Novelty: ⭐⭐⭐⭐ Rigorously migrating the mature AL framework to flow model fine-tuning with provable convergence is a clean "theory + engineering" combination, though AL itself is not new.
Experimental Thoroughness: ⭐⭐⭐⭐ Covers both visualization toys and FlowMol molecular tasks, including first/zero-order solvers and \(18\times \mu\) enumeration comparisons, though limited to a single molecular task.

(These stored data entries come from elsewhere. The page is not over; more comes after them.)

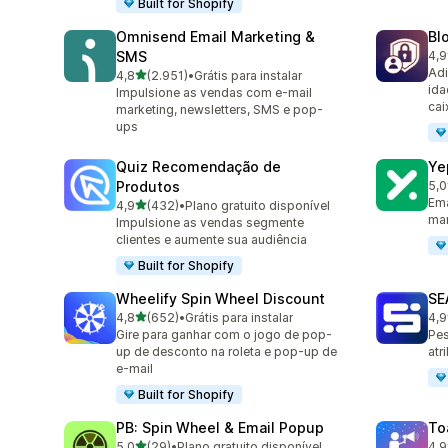
Built for Shopify
Omnisend Email Marketing &
Bl
SMS
4,9
298
Adi
de 5 estrelas
4,8
(2.951)
•
Grátis para instalar
2951 avaliações ao todo
ida
Impulsione as vendas com e-mail
cai
marketing, newsletters, SMS e pop-
ups
Quiz Recomendação de
Ye
Produtos
5,0
183
Ema
de 5 estrelas
4,9
(432)
•
Plano gratuito disponível
432 avaliações ao todo
mar
Impulsione as vendas segmente
clientes e aumente sua audiência
Built for Shopify
Wheelify Spin Wheel Discount
SE
de 5 estrelas
4,8
(652)
•
Grátis para instalar
4,9
652 avaliações ao todo
173
Gire para ganhar com o jogo de pop-
Pes
up de desconto na roleta e pop-up de
atr
e-mail
Built for Shopify
PB: Spin Wheel & Email Popup
To
de 5 estrelas
5,0
(29)
•
Plano gratuito disponível
4,9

Writing Quality: ⭐⭐⭐⭐ Problem formulation and algorithmic steps are clear; theorems align well with assumptions, and the logical chain from Eq. 5 → Alg. 1 → Theorem 5.2/5.4 is highly coherent.
Value: ⭐⭐⭐⭐ Provides a standard component for "constrained + rewarded" molecular/protein design without the need for weight tuning, offering high industrial value.